### [WORK TO BE COMPLETED]
Output must match the records, character for character.

### [INFORMATION GIVEN]
◆ ◆ ◆ ◆

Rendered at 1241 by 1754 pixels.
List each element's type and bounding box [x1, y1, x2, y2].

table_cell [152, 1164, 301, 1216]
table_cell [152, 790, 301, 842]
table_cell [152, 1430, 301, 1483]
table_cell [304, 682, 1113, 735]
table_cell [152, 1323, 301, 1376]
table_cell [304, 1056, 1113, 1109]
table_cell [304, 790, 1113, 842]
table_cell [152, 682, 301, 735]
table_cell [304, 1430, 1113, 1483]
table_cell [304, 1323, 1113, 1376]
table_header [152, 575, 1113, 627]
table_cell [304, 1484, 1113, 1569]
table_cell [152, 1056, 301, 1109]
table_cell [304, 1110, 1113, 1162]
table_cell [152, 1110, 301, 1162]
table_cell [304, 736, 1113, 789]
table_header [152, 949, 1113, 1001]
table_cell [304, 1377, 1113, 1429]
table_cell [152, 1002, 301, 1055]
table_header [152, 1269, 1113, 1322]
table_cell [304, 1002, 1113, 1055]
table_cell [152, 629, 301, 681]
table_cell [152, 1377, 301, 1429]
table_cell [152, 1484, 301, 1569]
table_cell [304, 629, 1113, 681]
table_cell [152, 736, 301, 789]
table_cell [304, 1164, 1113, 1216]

◆ ◆ ◆ ◆

### [ANSWER FOR THE TASK]
Rendered at 1241 by 1754 pixels.
List each element's type and bounding box [x1, y1, x2, y2].

table_cell [152, 1164, 301, 1216]
table_cell [152, 790, 301, 842]
table_cell [152, 1430, 301, 1483]
table_cell [304, 682, 1113, 735]
table_cell [152, 1323, 301, 1376]
table_cell [304, 1056, 1113, 1109]
table_cell [304, 790, 1113, 842]
table_cell [152, 682, 301, 735]
table_cell [304, 1430, 1113, 1483]
table_cell [304, 1323, 1113, 1376]
table_header [152, 575, 1113, 627]
table_cell [304, 1484, 1113, 1569]
table_cell [152, 1056, 301, 1109]
table_cell [304, 1110, 1113, 1162]
table_cell [152, 1110, 301, 1162]
table_cell [304, 736, 1113, 789]
table_header [152, 949, 1113, 1001]
table_cell [304, 1377, 1113, 1429]
table_cell [152, 1002, 301, 1055]
table_header [152, 1269, 1113, 1322]
table_cell [304, 1002, 1113, 1055]
table_cell [152, 629, 301, 681]
table_cell [152, 1377, 301, 1429]
table_cell [152, 1484, 301, 1569]
table_cell [304, 629, 1113, 681]
table_cell [152, 736, 301, 789]
table_cell [304, 1164, 1113, 1216]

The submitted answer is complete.